Stored dataset items:
——————————

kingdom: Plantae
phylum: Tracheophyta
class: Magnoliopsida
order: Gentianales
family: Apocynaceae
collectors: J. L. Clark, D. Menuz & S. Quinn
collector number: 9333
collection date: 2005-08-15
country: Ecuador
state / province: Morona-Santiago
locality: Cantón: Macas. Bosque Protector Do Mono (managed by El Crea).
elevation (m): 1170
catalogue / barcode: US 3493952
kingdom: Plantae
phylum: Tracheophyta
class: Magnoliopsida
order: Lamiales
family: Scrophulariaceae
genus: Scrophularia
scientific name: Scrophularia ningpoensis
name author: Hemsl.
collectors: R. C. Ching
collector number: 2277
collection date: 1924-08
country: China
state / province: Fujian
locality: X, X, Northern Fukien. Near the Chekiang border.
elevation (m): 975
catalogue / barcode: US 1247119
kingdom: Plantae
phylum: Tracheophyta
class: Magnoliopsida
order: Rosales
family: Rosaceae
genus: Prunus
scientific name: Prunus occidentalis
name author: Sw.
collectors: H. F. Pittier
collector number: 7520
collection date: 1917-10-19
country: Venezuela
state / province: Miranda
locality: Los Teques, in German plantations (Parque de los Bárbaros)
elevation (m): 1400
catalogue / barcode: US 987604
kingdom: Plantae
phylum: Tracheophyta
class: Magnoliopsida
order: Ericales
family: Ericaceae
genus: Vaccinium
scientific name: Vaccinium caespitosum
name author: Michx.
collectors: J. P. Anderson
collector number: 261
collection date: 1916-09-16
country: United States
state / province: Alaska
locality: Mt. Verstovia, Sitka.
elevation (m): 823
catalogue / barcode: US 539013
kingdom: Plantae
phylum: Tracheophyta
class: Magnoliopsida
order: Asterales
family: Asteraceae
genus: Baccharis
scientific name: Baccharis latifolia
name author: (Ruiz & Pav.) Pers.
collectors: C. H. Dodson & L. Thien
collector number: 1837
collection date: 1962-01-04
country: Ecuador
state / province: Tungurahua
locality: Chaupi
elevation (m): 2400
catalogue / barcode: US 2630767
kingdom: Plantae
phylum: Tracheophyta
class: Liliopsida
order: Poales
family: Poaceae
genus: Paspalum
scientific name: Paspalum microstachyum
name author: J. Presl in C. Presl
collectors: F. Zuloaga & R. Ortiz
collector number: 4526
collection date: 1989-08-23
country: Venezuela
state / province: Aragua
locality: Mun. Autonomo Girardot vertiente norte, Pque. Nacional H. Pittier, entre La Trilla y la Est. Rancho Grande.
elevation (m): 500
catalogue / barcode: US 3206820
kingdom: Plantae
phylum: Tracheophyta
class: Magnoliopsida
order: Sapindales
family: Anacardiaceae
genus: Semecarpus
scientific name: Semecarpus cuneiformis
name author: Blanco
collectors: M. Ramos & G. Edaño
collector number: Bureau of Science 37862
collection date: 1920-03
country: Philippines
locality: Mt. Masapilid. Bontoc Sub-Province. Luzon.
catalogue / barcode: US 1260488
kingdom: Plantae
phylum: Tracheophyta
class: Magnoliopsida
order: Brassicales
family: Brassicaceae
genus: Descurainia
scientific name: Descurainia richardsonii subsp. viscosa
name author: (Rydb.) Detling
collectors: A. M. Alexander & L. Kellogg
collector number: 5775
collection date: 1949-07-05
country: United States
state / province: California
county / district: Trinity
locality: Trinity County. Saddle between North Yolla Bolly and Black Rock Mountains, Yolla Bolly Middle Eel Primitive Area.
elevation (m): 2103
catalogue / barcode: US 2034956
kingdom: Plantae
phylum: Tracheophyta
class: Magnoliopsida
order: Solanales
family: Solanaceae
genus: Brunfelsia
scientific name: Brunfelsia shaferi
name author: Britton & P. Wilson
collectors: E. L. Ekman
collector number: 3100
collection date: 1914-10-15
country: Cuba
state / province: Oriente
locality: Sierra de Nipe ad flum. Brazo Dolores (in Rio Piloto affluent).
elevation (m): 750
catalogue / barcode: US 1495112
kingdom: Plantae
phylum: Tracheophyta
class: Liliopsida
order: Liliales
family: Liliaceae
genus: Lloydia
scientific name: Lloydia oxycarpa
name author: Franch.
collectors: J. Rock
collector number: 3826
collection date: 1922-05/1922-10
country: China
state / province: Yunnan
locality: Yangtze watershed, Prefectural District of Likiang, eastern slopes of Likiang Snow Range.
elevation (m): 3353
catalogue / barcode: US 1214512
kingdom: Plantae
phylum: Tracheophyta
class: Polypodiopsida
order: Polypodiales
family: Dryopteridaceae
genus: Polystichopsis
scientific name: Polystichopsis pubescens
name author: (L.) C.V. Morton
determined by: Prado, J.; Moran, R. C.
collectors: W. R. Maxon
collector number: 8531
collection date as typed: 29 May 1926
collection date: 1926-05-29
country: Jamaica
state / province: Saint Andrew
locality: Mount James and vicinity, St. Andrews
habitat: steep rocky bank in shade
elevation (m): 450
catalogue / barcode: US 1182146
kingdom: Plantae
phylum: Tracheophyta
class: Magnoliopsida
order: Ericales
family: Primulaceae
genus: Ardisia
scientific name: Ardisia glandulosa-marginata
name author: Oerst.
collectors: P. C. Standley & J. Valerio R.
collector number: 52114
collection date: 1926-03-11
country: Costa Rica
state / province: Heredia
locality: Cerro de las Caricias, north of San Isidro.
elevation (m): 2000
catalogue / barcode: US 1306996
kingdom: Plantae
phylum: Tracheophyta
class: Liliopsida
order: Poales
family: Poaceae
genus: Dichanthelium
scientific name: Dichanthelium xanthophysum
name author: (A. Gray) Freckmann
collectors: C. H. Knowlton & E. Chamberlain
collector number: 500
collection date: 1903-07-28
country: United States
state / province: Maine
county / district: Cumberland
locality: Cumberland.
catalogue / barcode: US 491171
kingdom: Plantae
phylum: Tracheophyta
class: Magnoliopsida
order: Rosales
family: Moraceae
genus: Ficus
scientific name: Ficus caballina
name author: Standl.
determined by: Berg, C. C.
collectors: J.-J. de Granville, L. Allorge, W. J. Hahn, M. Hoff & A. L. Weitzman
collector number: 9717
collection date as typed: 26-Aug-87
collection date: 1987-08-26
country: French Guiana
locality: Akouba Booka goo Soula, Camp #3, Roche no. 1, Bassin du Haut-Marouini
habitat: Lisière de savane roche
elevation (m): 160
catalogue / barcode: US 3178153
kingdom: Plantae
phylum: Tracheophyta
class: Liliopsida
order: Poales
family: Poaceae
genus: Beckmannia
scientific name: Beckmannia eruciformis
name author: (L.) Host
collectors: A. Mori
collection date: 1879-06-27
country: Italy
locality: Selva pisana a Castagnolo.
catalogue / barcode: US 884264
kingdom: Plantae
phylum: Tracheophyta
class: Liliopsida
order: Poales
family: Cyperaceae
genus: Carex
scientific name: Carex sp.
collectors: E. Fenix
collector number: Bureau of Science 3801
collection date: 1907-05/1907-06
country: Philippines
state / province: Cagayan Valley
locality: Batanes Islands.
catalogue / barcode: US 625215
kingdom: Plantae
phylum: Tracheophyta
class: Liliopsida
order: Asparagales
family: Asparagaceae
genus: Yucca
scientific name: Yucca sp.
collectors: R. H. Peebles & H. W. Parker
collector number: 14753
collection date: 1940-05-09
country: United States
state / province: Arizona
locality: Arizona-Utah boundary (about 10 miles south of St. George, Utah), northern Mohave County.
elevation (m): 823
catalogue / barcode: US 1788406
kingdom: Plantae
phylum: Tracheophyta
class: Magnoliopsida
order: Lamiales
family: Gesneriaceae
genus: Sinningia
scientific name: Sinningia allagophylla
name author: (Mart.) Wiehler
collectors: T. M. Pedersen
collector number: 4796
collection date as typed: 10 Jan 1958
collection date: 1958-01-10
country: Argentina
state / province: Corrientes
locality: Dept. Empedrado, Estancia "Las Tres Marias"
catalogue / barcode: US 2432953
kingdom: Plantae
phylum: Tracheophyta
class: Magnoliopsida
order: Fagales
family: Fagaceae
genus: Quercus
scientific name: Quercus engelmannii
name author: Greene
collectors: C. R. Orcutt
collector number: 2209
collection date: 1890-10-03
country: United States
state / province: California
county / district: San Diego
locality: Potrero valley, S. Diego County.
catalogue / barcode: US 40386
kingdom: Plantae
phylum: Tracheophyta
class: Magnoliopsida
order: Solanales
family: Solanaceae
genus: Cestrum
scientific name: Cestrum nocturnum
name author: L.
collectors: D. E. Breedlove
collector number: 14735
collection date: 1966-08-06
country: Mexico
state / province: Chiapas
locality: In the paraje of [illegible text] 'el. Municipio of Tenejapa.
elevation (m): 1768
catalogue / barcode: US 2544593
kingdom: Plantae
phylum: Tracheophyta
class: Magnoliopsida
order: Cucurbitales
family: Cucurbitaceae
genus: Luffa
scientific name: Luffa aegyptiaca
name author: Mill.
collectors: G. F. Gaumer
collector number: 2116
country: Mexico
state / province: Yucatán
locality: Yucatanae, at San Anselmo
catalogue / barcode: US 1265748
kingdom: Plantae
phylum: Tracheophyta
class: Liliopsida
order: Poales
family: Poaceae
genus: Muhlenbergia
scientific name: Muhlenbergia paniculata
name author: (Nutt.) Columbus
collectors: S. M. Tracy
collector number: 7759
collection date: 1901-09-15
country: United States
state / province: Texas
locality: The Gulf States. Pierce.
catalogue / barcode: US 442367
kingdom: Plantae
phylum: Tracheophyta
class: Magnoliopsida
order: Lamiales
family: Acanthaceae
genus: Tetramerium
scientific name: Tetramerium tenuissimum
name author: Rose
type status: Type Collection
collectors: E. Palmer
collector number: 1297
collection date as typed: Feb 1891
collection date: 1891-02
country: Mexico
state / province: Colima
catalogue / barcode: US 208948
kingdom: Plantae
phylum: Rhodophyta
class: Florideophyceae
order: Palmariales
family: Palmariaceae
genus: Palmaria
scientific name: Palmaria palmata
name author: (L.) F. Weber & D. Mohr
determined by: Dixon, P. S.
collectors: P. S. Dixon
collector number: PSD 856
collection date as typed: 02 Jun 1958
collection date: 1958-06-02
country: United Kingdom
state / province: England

——————————

**Objective:** Output the items as a two-column CSV with the headers field and value, one row per line and each entry in its own quoted field with any line breaks replaced by spaces. Start at the beginning of the items and end with the line containing "name author: J. Presl in C. Presl", including both ends.

**Solution to the problem:**
field,value
"kingdom:","Plantae"
"phylum:","Tracheophyta"
"class:","Magnoliopsida"
"order:","Gentianales"
"family:","Apocynaceae"
"collectors:","J. L. Clark, D. Menuz & S. Quinn"
"collector number:","9333"
"collection date:","2005-08-15"
"country:","Ecuador"
"state / province:","Morona-Santiago"
"locality:","Cantón: Macas. Bosque Protector Do Mono (managed by El Crea)."
"elevation (m):","1170"
"catalogue / barcode:","US 3493952"
"kingdom:","Plantae"
"phylum:","Tracheophyta"
"class:","Magnoliopsida"
"order:","Lamiales"
"family:","Scrophulariaceae"
"genus:","Scrophularia"
"scientific name:","Scrophularia ningpoensis"
"name author:","Hemsl."
"collectors:","R. C. Ching"
"collector number:","2277"
"collection date:","1924-08"
"country:","China"
"state / province:","Fujian"
"locality:","X, X, Northern Fukien. Near the Chekiang border."
"elevation (m):","975"
"catalogue / barcode:","US 1247119"
"kingdom:","Plantae"
"phylum:","Tracheophyta"
"class:","Magnoliopsida"
"order:","Rosales"
"family:","Rosaceae"
"genus:","Prunus"
"scientific name:","Prunus occidentalis"
"name author:","Sw."
"collectors:","H. F. Pittier"
"collector number:","7520"
"collection date:","1917-10-19"
"country:","Venezuela"
"state / province:","Miranda"
"locality:","Los Teques, in German plantations (Parque de los Bárbaros)"
"elevation (m):","1400"
"catalogue / barcode:","US 987604"
"kingdom:","Plantae"
"phylum:","Tracheophyta"
"class:","Magnoliopsida"
"order:","Ericales"
"family:","Ericaceae"
"genus:","Vaccinium"
"scientific name:","Vaccinium caespitosum"
"name author:","Michx."
"collectors:","J. P. Anderson"
"collector number:","261"
"collection date:","1916-09-16"
"country:","United States"
"state / province:","Alaska"
"locality:","Mt. Verstovia, Sitka."
"elevation (m):","823"
"catalogue / barcode:","US 539013"
"kingdom:","Plantae"
"phylum:","Tracheophyta"
"class:","Magnoliopsida"
"order:","Asterales"
"family:","Asteraceae"
"genus:","Baccharis"
"scientific name:","Baccharis latifolia"
"name author:","(Ruiz & Pav.) Pers."
"collectors:","C. H. Dodson & L. Thien"
"collector number:","1837"
"collection date:","1962-01-04"
"country:","Ecuador"
"state / province:","Tungurahua"
"locality:","Chaupi"
"elevation (m):","2400"
"catalogue / barcode:","US 2630767"
"kingdom:","Plantae"
"phylum:","Tracheophyta"
"class:","Liliopsida"
"order:","Poales"
"family:","Poaceae"
"genus:","Paspalum"
"scientific name:","Paspalum microstachyum"
"name author:","J. Presl in C. Presl"